Personal information
- Full name: Yassine Ouhdadi El Ataby
- Born: 20 August 1994 (age 31) Morocco

Sport
- Country: Spain
- Sport: Paralympic athletics
- Disability: Cataracts
- Disability class: T13
- Event(s): 1500 metres 5000 metres

Medal record
Paralympic athletics
Representing Spain
Paralympic Games
| Gold medal – first place | 2020 Tokyo | 5000m T13 |
| Gold medal – first place | 2024 Paris | 5000m T13 |
World Championships
| Gold medal – first place | 2023 Paris | 5000m T13 |
| Gold medal – first place | 2024 Kobe | 5000m T13 |
| Silver medal – second place | 2019 Dubai | 5000m T13 |
| Silver medal – second place | 2023 Paris | 1500 m T13 |
European Championships
| Silver medal – second place | 2021 Bydgoszcz | 5000m T13 |
| Bronze medal – third place | 2021 Bydgoszcz | 1500m T13 |

= Yassine Ouhdadi =

Spanish Paralympic athlete (born 1994)

Yassine Ouhdadi El Ataby (born 20 August 1994) is a partially sighted Paralympic athlete who competes in long distance running events at international elite competitions.

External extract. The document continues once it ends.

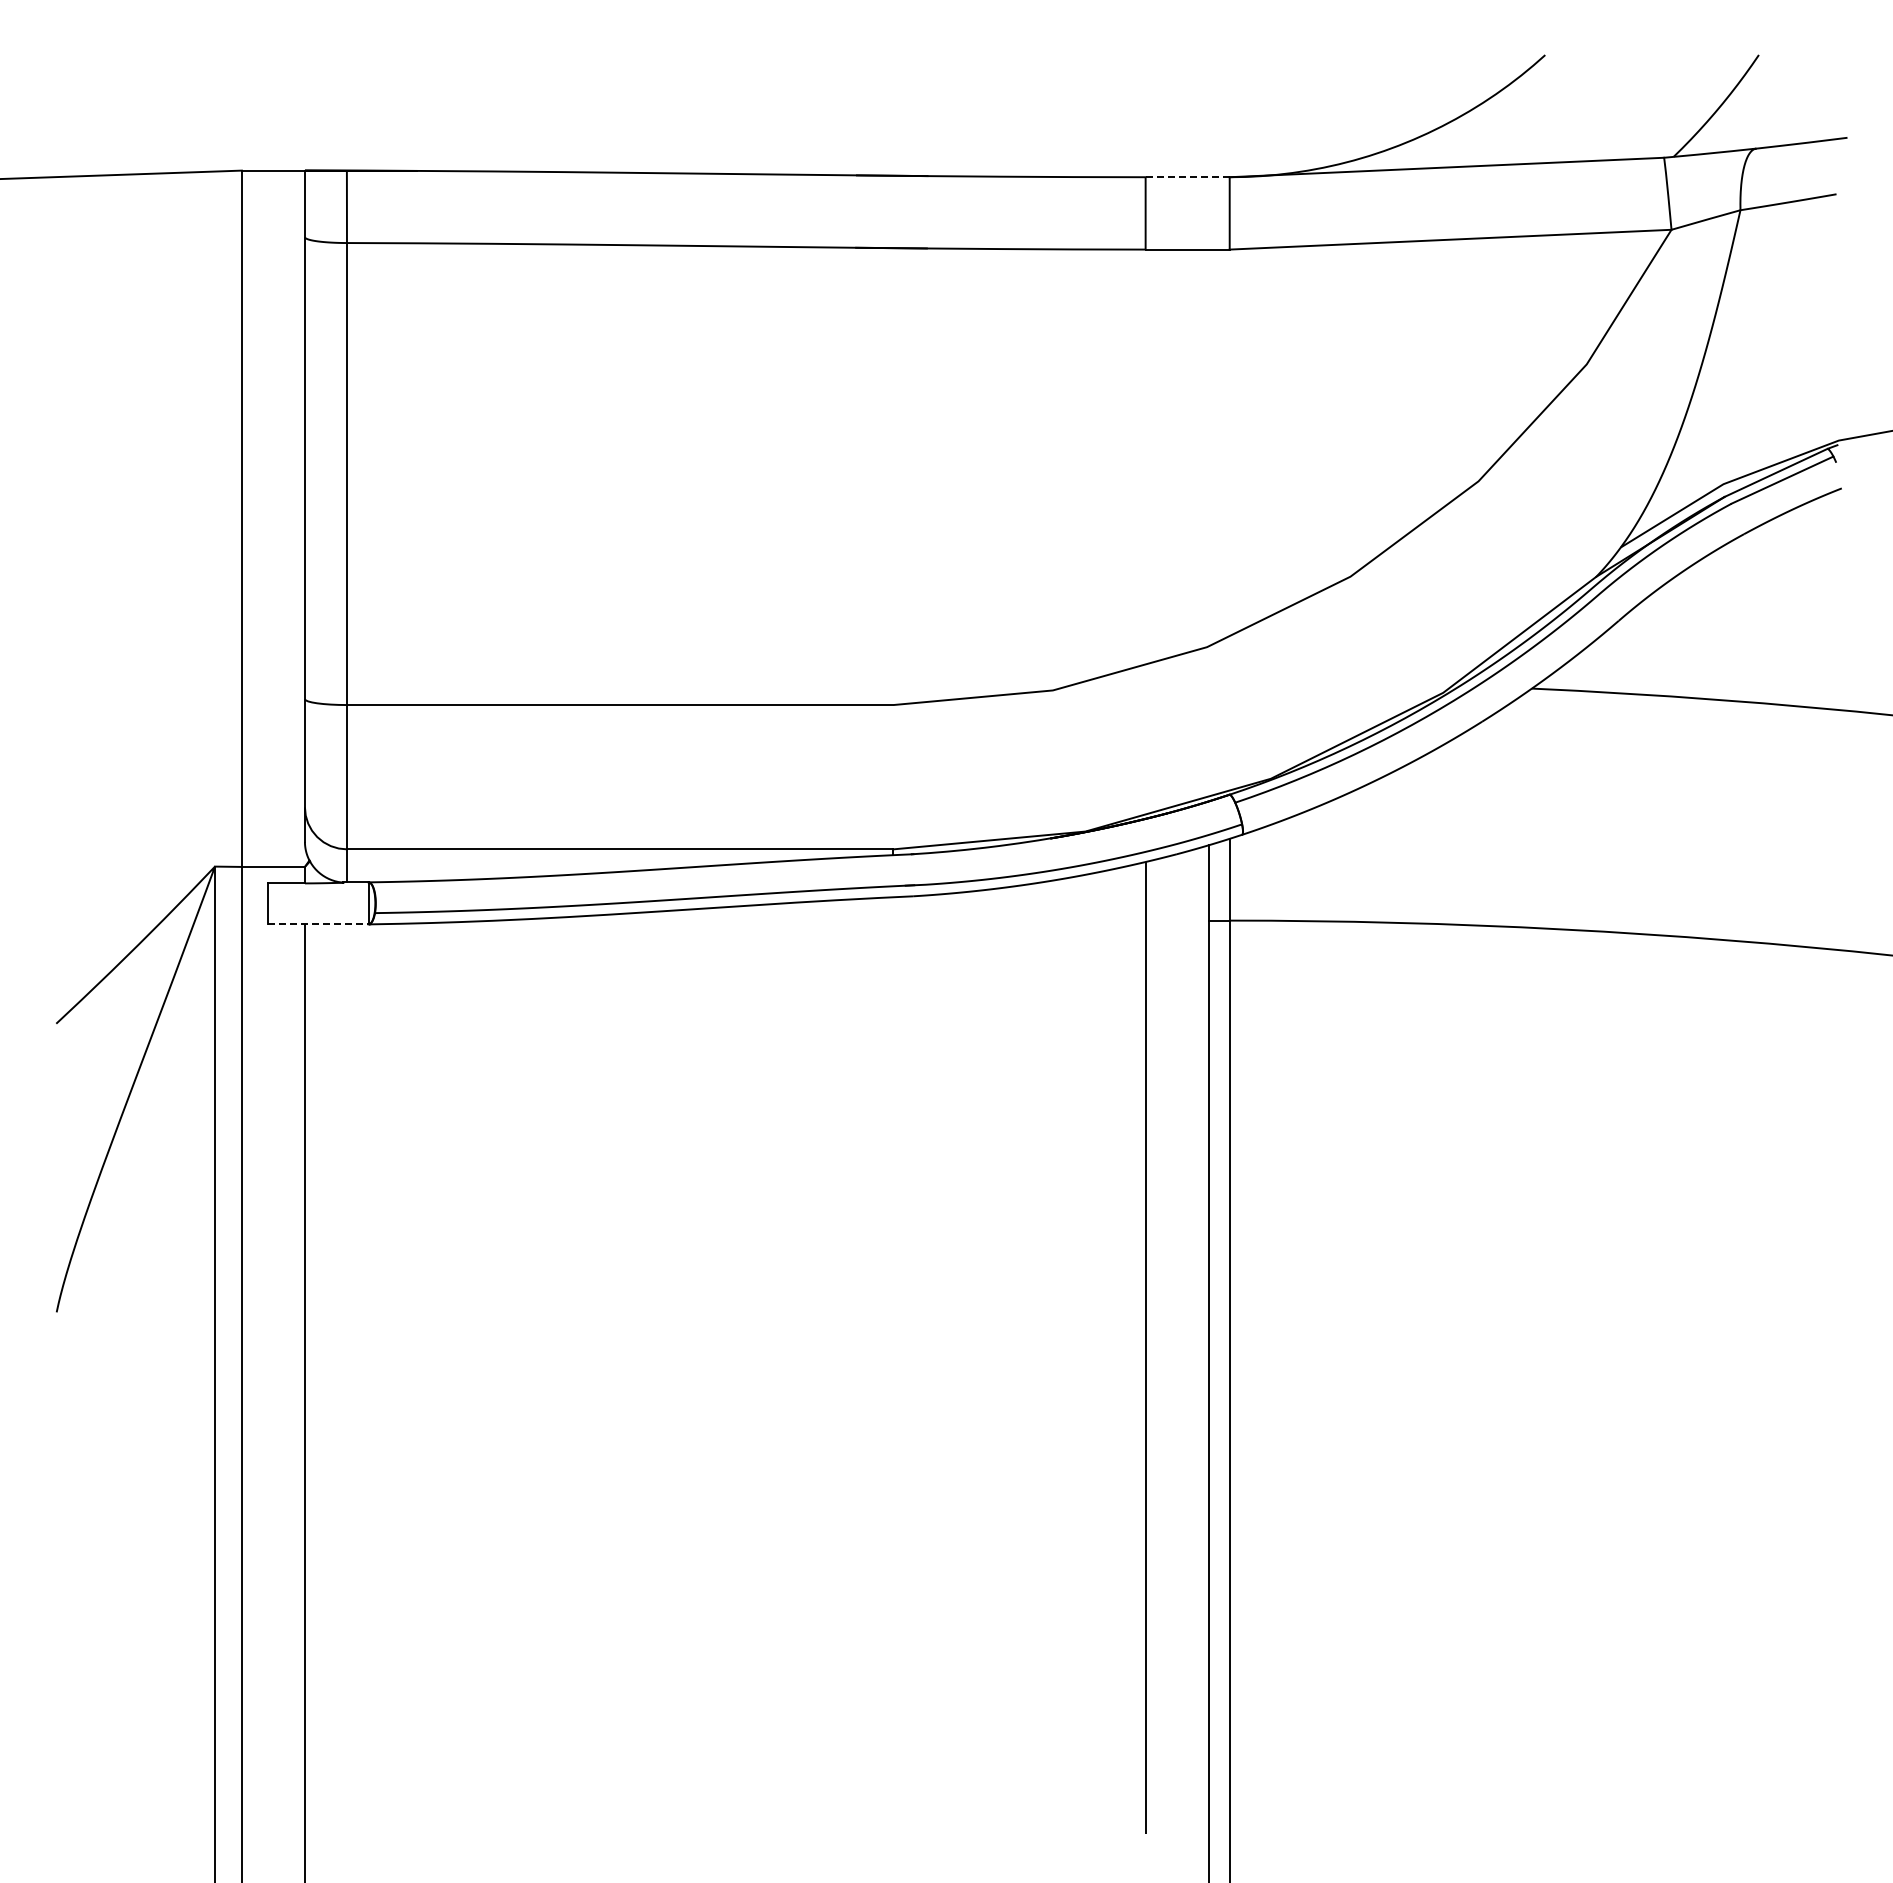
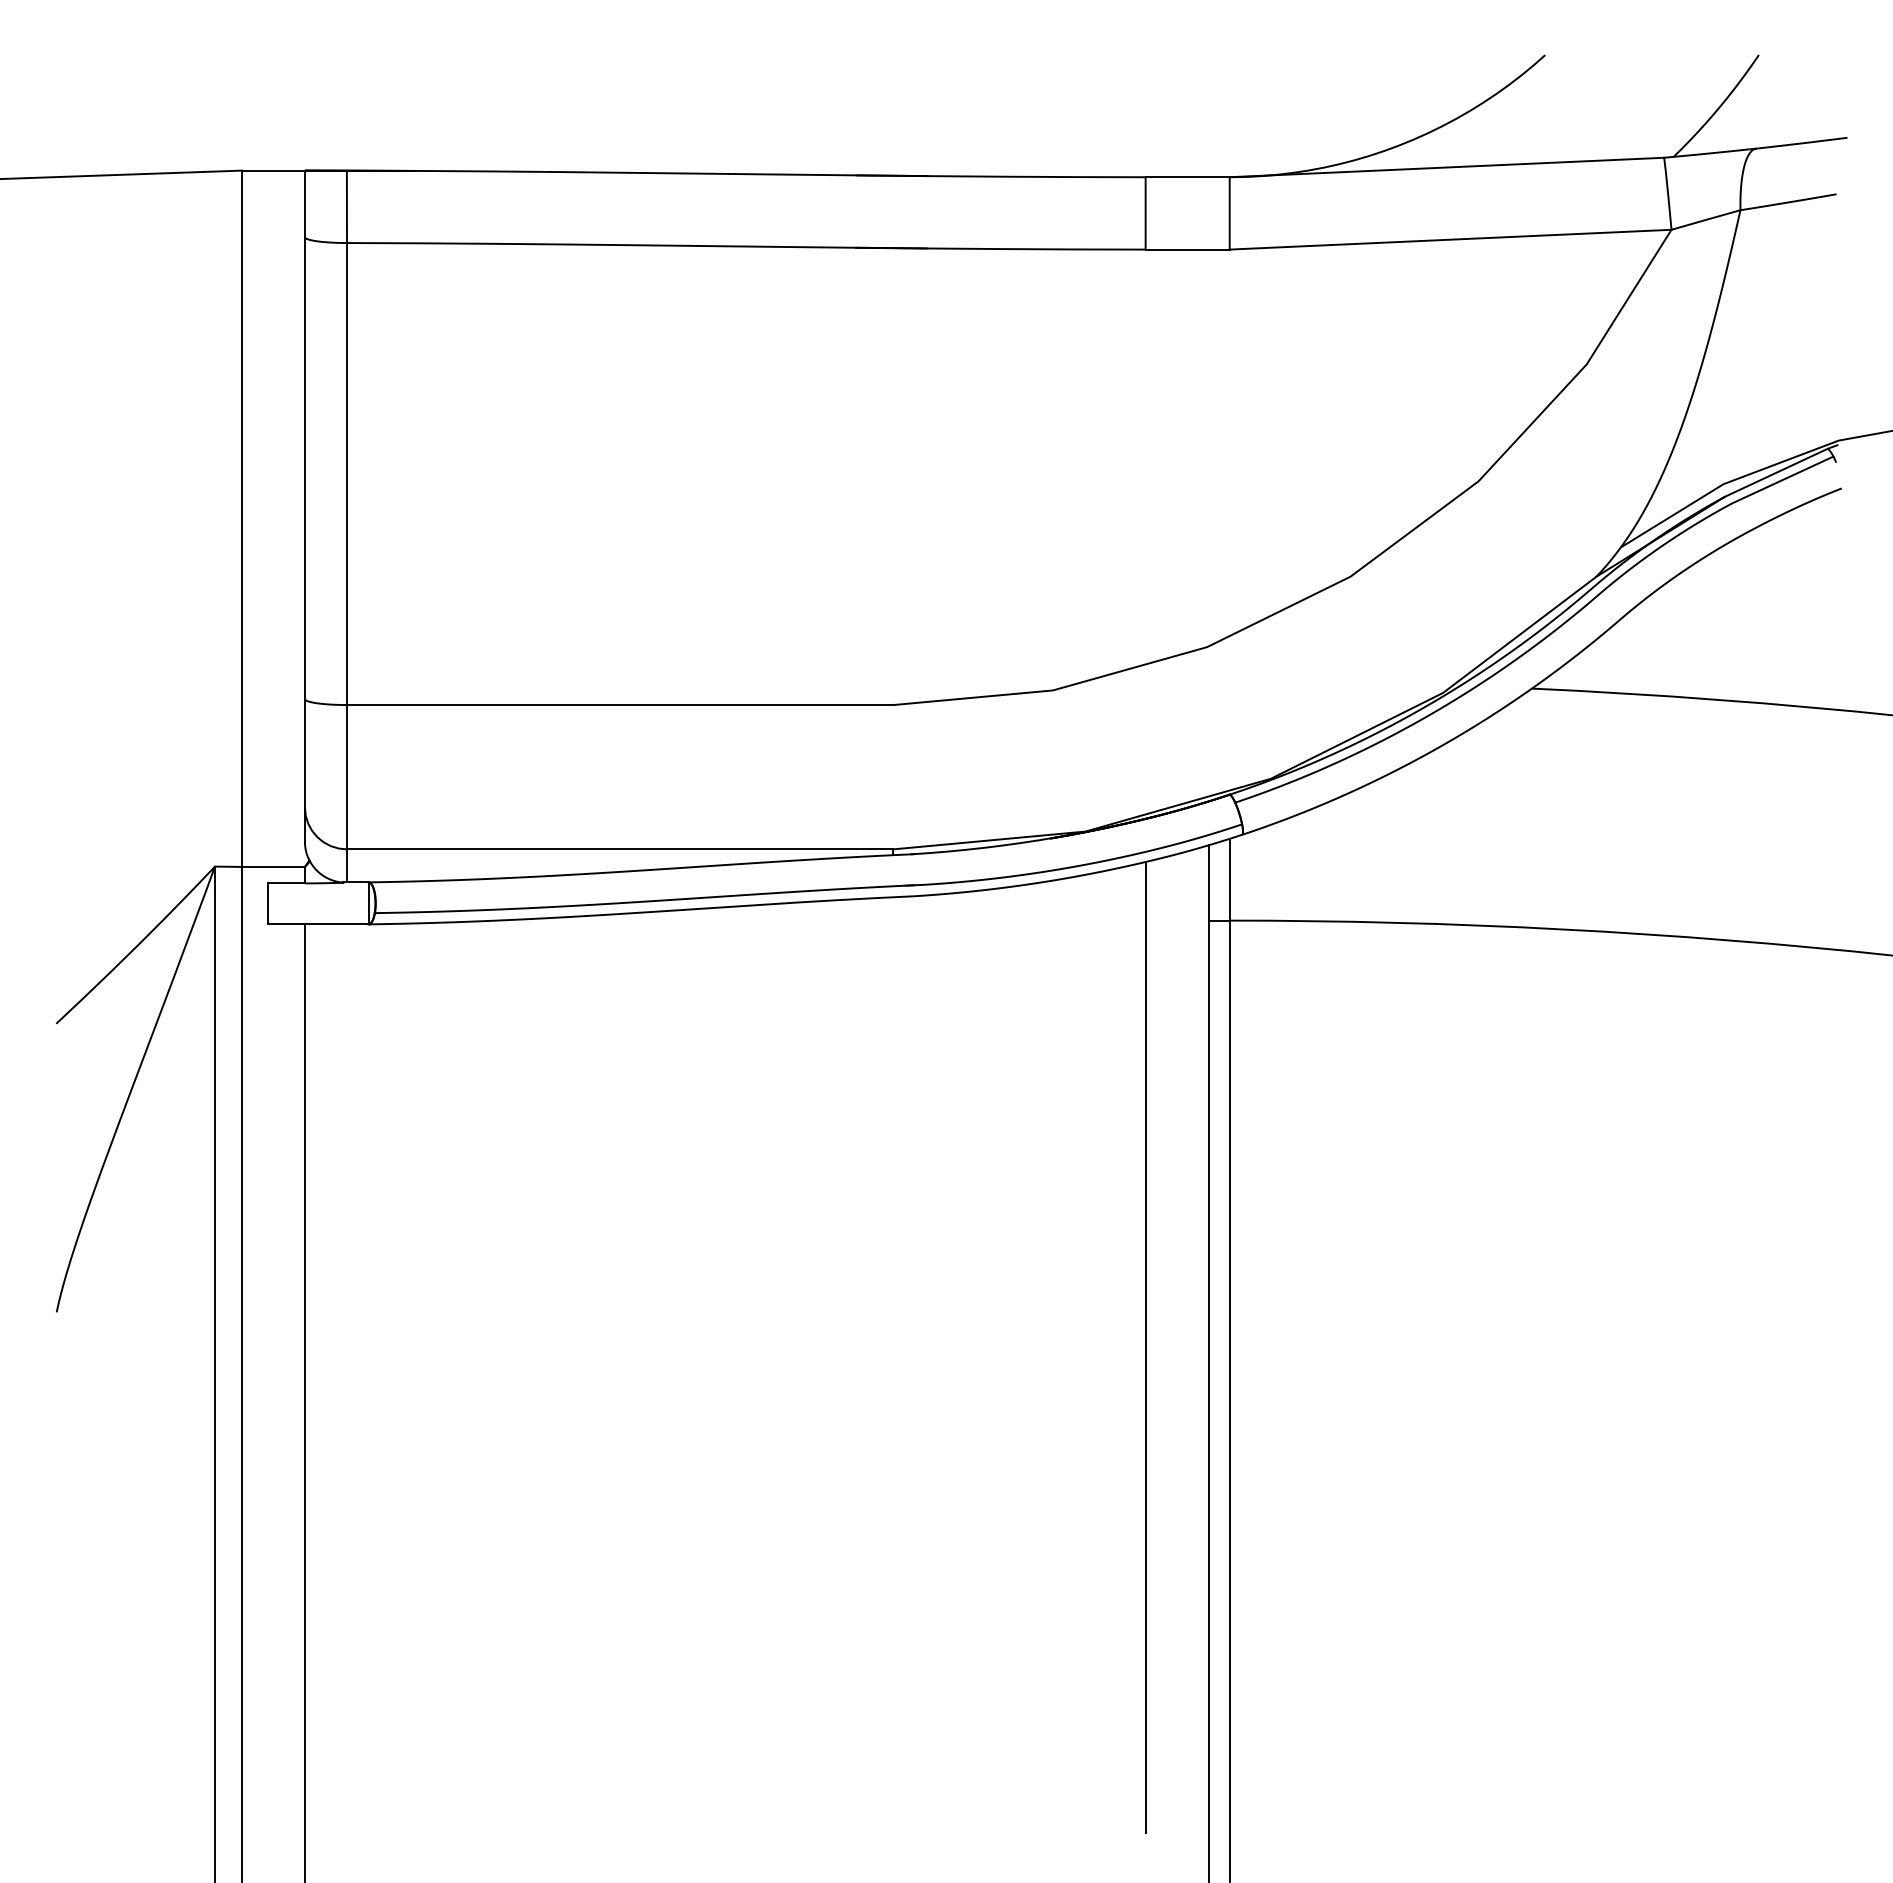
line at (1187, 177): dashed -> solid
line at (318, 924): dashed -> solid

Born in Morocco, he represents Spain internationally. El Ataby is the current holder of the World record in the 1500 m T13 category following the 2024 Summer Paralympics.

==Career==
Ouhdadi qualified for the 2020 Summer Paralympics after achieving the minimal qualification mark in the 5000m T13 at a regional athletics championships in Girona.